I'm pretty sure The Running Man is indeed the first exploding collar in movies, but apparently the Durdane novels by Jack Vance are given credit for coming up with the idea.

Also, the Suicide Squad comic had exploding bracelets that served a similar purpose. That came out the same year as The Running Man, but I can't say for sure which came first...

Geoff Klock said...

excellent!

Doctor X said...

Is "Battle Royale" the original title or a translation? Any connection to the chapter from Ellison's Invisible man?

Christian O. said...

Battle Royale 2 is fucking terrible and I urge you to only watch it on an academic merit.

Geoff Klock said...

Dr X -- no connection to the Ellison thing.

Christian -- thanks!

Anonymous said...

Batoru Rowaiaru was the original title.
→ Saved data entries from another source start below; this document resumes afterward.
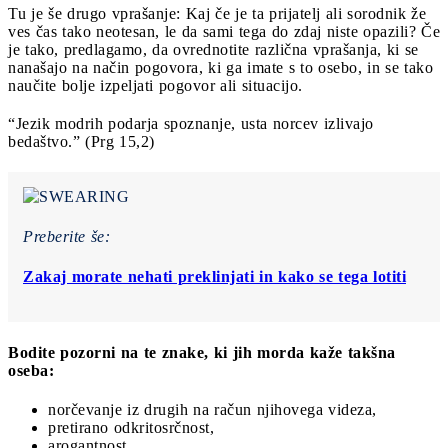
Tu je še drugo vprašanje: Kaj če je ta prijatelj ali sorodnik že
ves čas tako neotesan, le da sami tega do zdaj niste opazili? Če
je tako, predlagamo, da ovrednotite različna vprašanja, ki se
nanašajo na način pogovora, ki ga imate s to osebo, in se tako
naučite bolje izpeljati pogovor ali situacijo.
“Jezik modrih podarja spoznanje, usta norcev izlivajo
bedaštvo.” (Prg 15,2)
Preberite še:
Zakaj morate nehati preklinjati in kako se tega lotiti
Bodite pozorni na te znake, ki jih morda kaže takšna
oseba:
norčevanje iz drugih na račun njihovega videza,
pretirano odkritosrčnost,
arogantnost,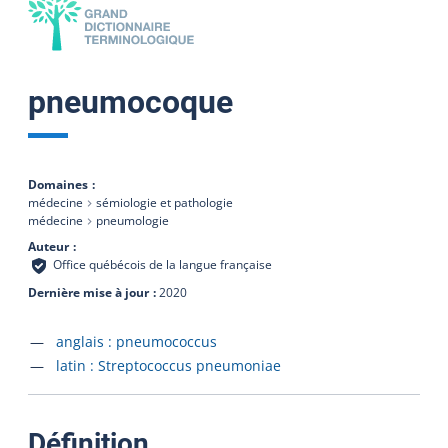
pneumocoque
Domaines
médecine
sémiologie et pathologie
médecine
pneumologie
Auteur
Office québécois de la langue française
Dernière mise à jour
2020
Accéder à la fiche en
anglais :
pneumococcus
Accéder à la fiche en
latin :
Streptococcus pneumoniae
:
Définition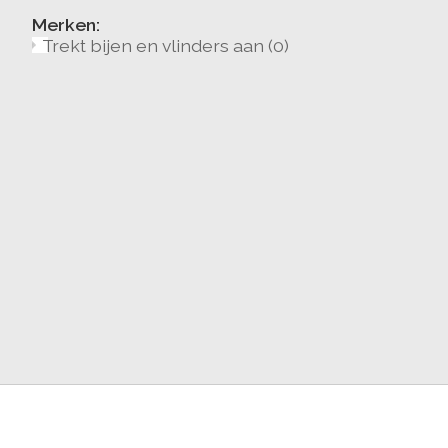
Merken:
Trekt bijen en vlinders aan
(0)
It was a 1999 novel that was later developed into a manga series (that was co-written by the author) a few years after the film was released. I really don't recommend the manga. I read a bunch of it because the movie was interesting, but the characters are all painful cliches. There are so many duos of the physically dominate male paired with the little buddy who screws up a lot, but gee is he a good person with a strong moral compass (then he dies). And some scenes are really hard to stomach in that way only manga can deliver.

I know people were critical of the novel's sparse, quick moving prose (a little like Palahnuik's I believe), and the static characters. But hey, that's not the point right? It fits in much better with over the top butchery of the exploitation genre Tarantino loves so much and Geoff talks about.

Geoff Klock said...

Thanks for the comment!

Anonymous said...

Thanks! I watched Battle Royale last night for the first time. I'm a fan of the Kill Bills and had a feeling that Tarantino was influenced by BR as I was watching it last night. Thanks for laying out the connections.